34 Het Bundesverband, hierin in wezen gesteund door de Italiaanse regering, meent dat het elektronische contactformulier irrelevant is nu dit geen snel, rechtstreeks en effectief contact mogelijk maakt. De DIV en Commissie zijn daarentegen van mening dat een dergelijk formulier volstaat, met name omdat de richtlijn niet het vereiste van „parallelle-simultane” communicatie stelt.
35 Het is waar dat een elektronisch contactformulier kan worden beschouwd als een middel dat rechtstreekse en effectieve communicatie in de zin van artikel 5, lid 1, sub c, van de richtlijn biedt wanneer, zoals in het hoofdgeding ook uit de stukken volgt, de dienstverlener de door de consumenten gestelde vragen binnen een termijn van 30 tot 60 minuten beantwoordt.

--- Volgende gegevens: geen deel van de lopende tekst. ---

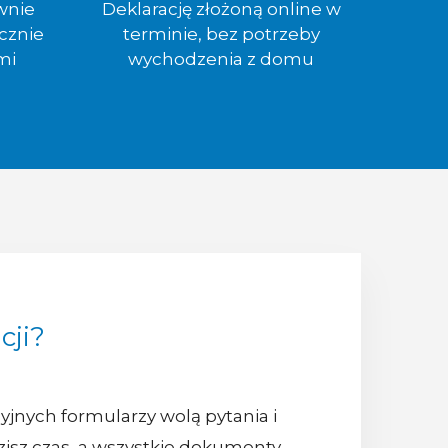
wnie
Deklarację złożoną online w
cznie
terminie, bez potrzeby
mi
wychodzenia z domu
cji?
yjnych formularzy wolą pytania i
isz czas, a wszystkie dokumenty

36 Echter, in de vrij uitzonderlijke gevallen dat een afnemer van de dienst na het aanvankelijk langs elektronische weg opgenomen contact, verstoken blijft van toegang tot het elektronische netwerk, wat verschillende oorzaken kan hebben, zoals een reis, vakantie of een werkgerelateerde opdracht, kan communicatie door middel van een elektronisch contactformulier niet als effectief in de zin van artikel 5, lid 1, sub c, van de richtlijn worden beschouwd.
37 Daar dit formulier immers ook een communicatiemethode langs elektronische weg is, leidt het verplichte gebruik van een formulier op internet ertoe dat in dergelijke situaties geen soepele, en dus effectieve, communicatie tussen de dienstverlener en de afnemer van de dienst mogelijk is, hetgeen in strijd is met artikel 5, lid 1, sub c, van de richtlijn.

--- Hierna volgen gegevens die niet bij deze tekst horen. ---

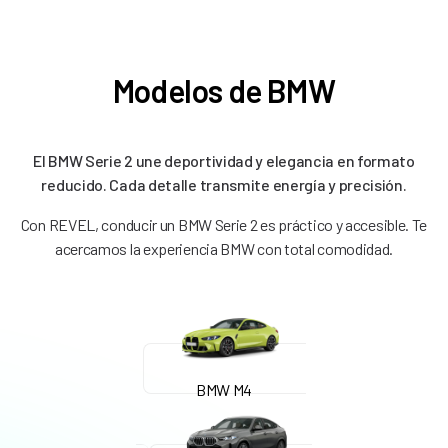
Modelos de BMW
El BMW Serie 2 une deportividad y elegancia en formato
reducido. Cada detalle transmite energía y precisión.
Con REVEL, conducir un BMW Serie 2 es práctico y accesible. Te
acercamos la experiencia BMW con total comodidad.
BMW M4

38 In de in punt 36 van het onderhavige arrest omschreven gevallen is het aanbod van enkel een elektronisch contactformulier evenmin verenigbaar met de wil van de gemeenschapswetgever, die, zoals uiteengezet in punt 20 van het onderhavige arrest, de ontwikkeling van de elektronische handel heeft willen stimuleren, maar deze niet van de rest van de interne markt heeft willen isoleren.
39 Bijgevolg moet de dienstverlener in dergelijke situaties op verzoek van de afnemer van de dienst, voor deze een niet-elektronische communicatiemethode toegankelijk maken, zodat diegene effectief kan blijven communiceren.
40 Gelet op een en ander, moet op de gestelde vragen worden geantwoord dat artikel 5, lid 1, sub c, van de richtlijn aldus moet worden uitgelegd dat de dienstverlener verplicht is voor de afnemers van de dienst, nog vóór de sluiting van een overeenkomst met laatstgenoemden, naast zijn elektronischepostadres andere informatie beschikbaar te stellen op basis waarvan snel contact kan worden opgenomen en rechtstreekse en effectieve communicatie mogelijk is. Deze informatie hoeft niet noodzakelijkerwijs een telefoonnummer te zijn. Zij kan de vorm van een elektronisch contactformulier aannemen, met behulp waarvan de afnemers van de dienst zich via internet tot de dienstverlener kunnen wenden en waarop deze per elektronische post antwoordt, behalve wanneer een afnemer van de dienst die, na aanvankelijk langs elektronische weg in contact te zijn getreden met de dienstverlener, geen toegang heeft tot het elektronische netwerk, om toegang tot een niet-elektronische communicatiemethode verzoekt.